FRAGMENTO DEL TEXTO ::
▽
El cuerpo de una mujer fallecida hace quince años apareció momificado hace varias semanas en una vivienda de un barrio de Madrid. Nadie le había echado en falta. Recibía su pensión en una cuenta corriente y con sus ingresos pagaba la contribución, el agua y la luz. Era viuda, sin hijos y a penas tenía relación con sobrinos y primos. Pero nadie notó que había muerto, ninguna persona cercana –vecinos, gente del barrio– había percibido su ausencia. El periodista y escritor Juan José Millas le dedicaba una columna hace varias semanas en El País Semanal.
Y todavía hoy, el sentimiento que más se repite entre la ciudadanía es el de incredulidad. ¿Cómo ha podido suceder? No concebimos que, ni los servicios públicos, ni la ciudadanía, ni los que le rodeaban hubieran ignorado tal situación durante tanto tiempo. ¿Cómo es posible que una persona, en mitad de una ciudad, rodeada de personas por todas las esquinas, pueda morir sin dejar rastro alguno? No queremos admitir que fallan nuestros resortes contra la soledad. No entendemos que existan personas que no tengan a nadie con quien compartir sus últimos minutos de vida.
△
EXPLORA EL MATERIAL ::
1 > Reproduce sin cambios el pasaje del texto sobre la mujer hallada momificada en Madrid, comenzando en "El cuerpo de" y terminando en "El País Semanal.".
2 > Prosigue el texto sobre la mujer hallada momificada en Madrid a partir de su última oración.

CONTENIDO DE DATOS ::
▽
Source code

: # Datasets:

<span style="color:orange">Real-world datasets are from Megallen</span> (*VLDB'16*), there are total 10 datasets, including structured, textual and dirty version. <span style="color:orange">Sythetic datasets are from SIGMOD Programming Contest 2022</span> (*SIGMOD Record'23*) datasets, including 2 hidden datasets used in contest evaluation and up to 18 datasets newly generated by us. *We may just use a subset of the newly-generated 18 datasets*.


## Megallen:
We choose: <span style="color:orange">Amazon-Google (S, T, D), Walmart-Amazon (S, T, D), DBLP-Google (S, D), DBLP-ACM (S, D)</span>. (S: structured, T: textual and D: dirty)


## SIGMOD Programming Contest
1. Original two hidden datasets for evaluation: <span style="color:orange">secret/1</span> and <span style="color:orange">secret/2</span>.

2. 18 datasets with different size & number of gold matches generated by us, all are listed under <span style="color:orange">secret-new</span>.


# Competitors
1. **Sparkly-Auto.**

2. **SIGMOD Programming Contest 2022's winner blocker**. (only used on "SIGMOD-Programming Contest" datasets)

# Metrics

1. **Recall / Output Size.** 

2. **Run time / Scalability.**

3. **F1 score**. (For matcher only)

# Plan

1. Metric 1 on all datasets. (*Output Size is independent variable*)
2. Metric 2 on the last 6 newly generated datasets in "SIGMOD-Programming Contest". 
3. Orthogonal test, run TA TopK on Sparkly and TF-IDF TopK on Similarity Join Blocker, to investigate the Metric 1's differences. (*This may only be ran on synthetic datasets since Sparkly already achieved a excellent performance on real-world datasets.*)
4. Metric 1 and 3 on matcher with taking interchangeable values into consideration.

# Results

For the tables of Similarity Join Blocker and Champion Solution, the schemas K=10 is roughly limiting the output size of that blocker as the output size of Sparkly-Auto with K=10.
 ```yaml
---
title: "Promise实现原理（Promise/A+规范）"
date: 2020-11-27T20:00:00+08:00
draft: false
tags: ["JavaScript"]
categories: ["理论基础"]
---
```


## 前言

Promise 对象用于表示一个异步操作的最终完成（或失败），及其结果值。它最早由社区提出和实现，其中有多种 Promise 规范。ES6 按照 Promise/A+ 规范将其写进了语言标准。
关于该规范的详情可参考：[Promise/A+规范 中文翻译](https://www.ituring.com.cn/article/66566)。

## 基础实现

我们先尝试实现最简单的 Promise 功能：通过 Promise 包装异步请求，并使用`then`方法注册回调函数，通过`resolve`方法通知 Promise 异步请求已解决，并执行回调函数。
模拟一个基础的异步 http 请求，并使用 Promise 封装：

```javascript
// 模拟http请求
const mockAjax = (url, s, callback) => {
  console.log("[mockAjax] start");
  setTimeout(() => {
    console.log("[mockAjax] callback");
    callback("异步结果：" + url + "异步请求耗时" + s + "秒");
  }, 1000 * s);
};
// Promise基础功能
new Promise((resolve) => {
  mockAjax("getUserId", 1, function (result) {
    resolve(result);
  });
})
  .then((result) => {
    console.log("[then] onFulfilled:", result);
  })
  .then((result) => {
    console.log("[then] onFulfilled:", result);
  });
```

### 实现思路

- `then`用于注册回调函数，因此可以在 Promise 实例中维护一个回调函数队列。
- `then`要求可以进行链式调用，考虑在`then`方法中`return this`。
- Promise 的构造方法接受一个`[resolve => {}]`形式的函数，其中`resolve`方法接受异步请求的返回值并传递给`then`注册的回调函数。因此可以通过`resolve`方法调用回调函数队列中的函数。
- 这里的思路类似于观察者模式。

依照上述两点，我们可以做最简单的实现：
△
RESULTADOS DEL EJERCICIO ::
1 >
El cuerpo de una mujer fallecida hace quince años apareció momificado hace varias semanas en una vivienda de un barrio de Madrid. Nadie le había echado en falta. Recibía su pensión en una cuenta corriente y con sus ingresos pagaba la contribución, el agua y la luz. Era viuda, sin hijos y a penas tenía relación con sobrinos y primos. Pero nadie notó que había muerto, ninguna persona cercana –vecinos, gente del barrio– había percibido su ausencia. El periodista y escritor Juan José Millas le dedicaba una columna hace varias semanas en El País Semanal.

2 >
La Obra Social de la BBK ha colocado en el Arenal bilbaíno la imagen de una mujer sentada en un banco que se ha viralizado a gran velocidad y que ha causado un hondo sentimiento de preocupación y de angustia. Se trata de una escultura hiperrealista de silicona del artista mexicano Rubén Orozco que ha conmocionado a todo aquel que la ha visto, en vivo, a través de la televisión o de las redes sociales. Sin embargo, la mujer que ha servido para realizar la replica esculpida está viva. Es Mercedes, una bilbaína de 88 años que vive cerca de allí y que cuenta con una vida llena de actividad.
Lo que se quiere destacar con esta acción tan exitosa es la existencia de una soledad silenciosa, la que viven miles de personas mayores que durante toda la semana no tienen contacto con absolutamente nadie. Gentes que no esperan a nadie, que no se relacionan con nadie, que no dialogan durante meses con nadie. Las grandes ciudades (París, Londres, Madrid…) están plagadas de personas con este perfil. Los barrios y apartamentos con rentas antiguas albergan a miles de ancianos que morirán en soledad en los próximos años.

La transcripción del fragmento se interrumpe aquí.